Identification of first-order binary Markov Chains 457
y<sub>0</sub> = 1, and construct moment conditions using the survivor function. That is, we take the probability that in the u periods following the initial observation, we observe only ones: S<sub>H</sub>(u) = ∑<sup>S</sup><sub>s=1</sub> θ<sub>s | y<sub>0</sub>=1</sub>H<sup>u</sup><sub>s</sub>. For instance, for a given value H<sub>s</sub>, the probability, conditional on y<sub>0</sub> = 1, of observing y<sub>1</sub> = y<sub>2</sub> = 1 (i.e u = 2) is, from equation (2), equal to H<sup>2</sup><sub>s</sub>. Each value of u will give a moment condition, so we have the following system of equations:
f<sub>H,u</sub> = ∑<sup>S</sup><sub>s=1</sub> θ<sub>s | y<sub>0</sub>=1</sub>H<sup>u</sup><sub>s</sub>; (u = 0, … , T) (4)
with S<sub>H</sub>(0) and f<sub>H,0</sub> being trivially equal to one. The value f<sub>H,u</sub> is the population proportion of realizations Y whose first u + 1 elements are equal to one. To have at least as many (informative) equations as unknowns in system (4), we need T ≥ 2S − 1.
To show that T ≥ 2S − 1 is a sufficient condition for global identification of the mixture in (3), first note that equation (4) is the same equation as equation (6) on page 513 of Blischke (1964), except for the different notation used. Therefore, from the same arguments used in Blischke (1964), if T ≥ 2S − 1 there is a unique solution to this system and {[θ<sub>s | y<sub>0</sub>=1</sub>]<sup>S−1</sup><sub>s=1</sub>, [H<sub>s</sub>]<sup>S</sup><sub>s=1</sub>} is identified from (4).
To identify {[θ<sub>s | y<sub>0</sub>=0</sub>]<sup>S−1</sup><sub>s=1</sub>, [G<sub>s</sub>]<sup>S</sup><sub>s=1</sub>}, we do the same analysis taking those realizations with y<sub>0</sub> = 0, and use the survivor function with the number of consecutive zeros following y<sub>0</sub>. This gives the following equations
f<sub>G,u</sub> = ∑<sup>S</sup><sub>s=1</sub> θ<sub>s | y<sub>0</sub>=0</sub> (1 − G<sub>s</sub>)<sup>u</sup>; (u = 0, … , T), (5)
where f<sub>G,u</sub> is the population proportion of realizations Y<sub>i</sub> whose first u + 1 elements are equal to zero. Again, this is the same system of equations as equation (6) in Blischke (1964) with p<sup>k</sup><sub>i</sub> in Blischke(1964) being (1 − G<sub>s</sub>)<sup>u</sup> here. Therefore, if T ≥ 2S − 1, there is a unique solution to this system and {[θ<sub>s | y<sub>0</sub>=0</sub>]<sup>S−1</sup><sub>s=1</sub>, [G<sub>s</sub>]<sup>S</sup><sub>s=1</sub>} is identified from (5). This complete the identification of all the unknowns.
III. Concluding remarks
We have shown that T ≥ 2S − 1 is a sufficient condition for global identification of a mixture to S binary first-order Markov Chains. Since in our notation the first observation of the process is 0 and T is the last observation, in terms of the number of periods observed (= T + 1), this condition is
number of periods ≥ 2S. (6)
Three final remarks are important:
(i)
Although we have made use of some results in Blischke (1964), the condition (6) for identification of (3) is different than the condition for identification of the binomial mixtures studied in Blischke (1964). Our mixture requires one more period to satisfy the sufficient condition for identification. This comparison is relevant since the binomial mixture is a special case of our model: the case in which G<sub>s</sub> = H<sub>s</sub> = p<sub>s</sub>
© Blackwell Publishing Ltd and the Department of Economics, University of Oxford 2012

_PROBLEM DETAILS:_
Write out exactly the lines above between the line with "To show that" and the line with "f<sub>G,u</sub> = ∑<sup>S</sup><sub>s=1</sub>", inclusive, and nothing beyond them.

_TASK SOLUTION:_
To show that T ≥ 2S − 1 is a sufficient condition for global identification of the mixture in (3), first note that equation (4) is the same equation as equation (6) on page 513 of Blischke (1964), except for the different notation used. Therefore, from the same arguments used in Blischke (1964), if T ≥ 2S − 1 there is a unique solution to this system and {[θ<sub>s | y<sub>0</sub>=1</sub>]<sup>S−1</sup><sub>s=1</sub>, [H<sub>s</sub>]<sup>S</sup><sub>s=1</sub>} is identified from (4).
To identify {[θ<sub>s | y<sub>0</sub>=0</sub>]<sup>S−1</sup><sub>s=1</sub>, [G<sub>s</sub>]<sup>S</sup><sub>s=1</sub>}, we do the same analysis taking those realizations with y<sub>0</sub> = 0, and use the survivor function with the number of consecutive zeros following y<sub>0</sub>. This gives the following equations
f<sub>G,u</sub> = ∑<sup>S</sup><sub>s=1</sub> θ<sub>s | y<sub>0</sub>=0</sub> (1 − G<sub>s</sub>)<sup>u</sup>; (u = 0, … , T), (5)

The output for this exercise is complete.